Information provided by contributing law firm: King & Wood Mallesons
International Court of Justice Releases Advisory Opinion on Climate Change
On July 23, the International Court of Justice (ICJ) issued an advisory opinion in response to a request for an opinion from the Pacific Island State of Vanuatu in September 2021. The opinion ruled that state parties to the United Nations Framework Convention on Climate Change, the Kyoto Protocol and the Paris Agreement have an obligation to protect the environment from GHG emissions and to act with due diligence and cooperate to fulfill this obligation. To the extent states breach these obligations, according to the ICJ opinion, they incur legal responsibility and may be required to cease the wrongful conduct, offer guarantees of non-repetition and make full reparation depending on the circumstances. In support of its ruling, the Court relied on several landmark climate change and environmental treaties, including ozone layer treaties, the Biodiversity Convention, the Kyoto Protocol and the Paris Agreement.
Standards
Science Based Targets Initiative Releases First Financial Institutions Net-Zero Standard
On July 22, SBTi released its first Financial Institutions Net-Zero Standard, enabling banks, asset owners and managers, private equity firms and other financial institutions to set science-based targets aligned with net-zero standards and establish goals to achieve net-zero emissions by 2050. The SBTi released an Executive Summary outlining key details and highlights of the new Standard, including steps to ceasing new financial activities in the fossil fuel industry.

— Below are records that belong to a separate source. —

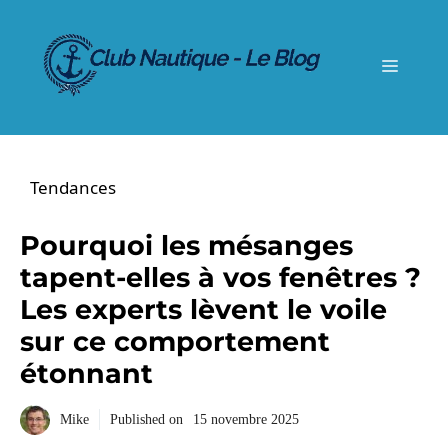
Aller
au
contenu
Menu
Tendances
Pourquoi les mésanges
tapent-elles à vos fenêtres ?
Les experts lèvent le voile
sur ce comportement
étonnant
Mike
Published on
15 novembre 2025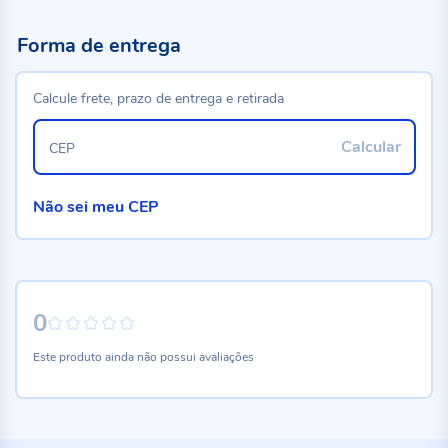
Forma de entrega
Calcule frete, prazo de entrega e retirada
Calcular
CEP
Não sei meu CEP
0
0%
Este produto ainda não possui avaliações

Climate Action 100+ Announces Simplification of Benchmark
On August 13, the Chair of the Climate Action 100+ global steering committee announced plans to simplify and streamline its net-zero corporate benchmark to ensure the tool remains “actionable and relevant.” The benchmark assesses the net-zero progress of the Climate Action 100+ member companies across a series of indicators including the establishment of net-zero targets, capex, policy engagement and reduction in emissions. Feedback from stakeholders will be considered within strategic Climate Action 100+ committee discussions from 2026 onward.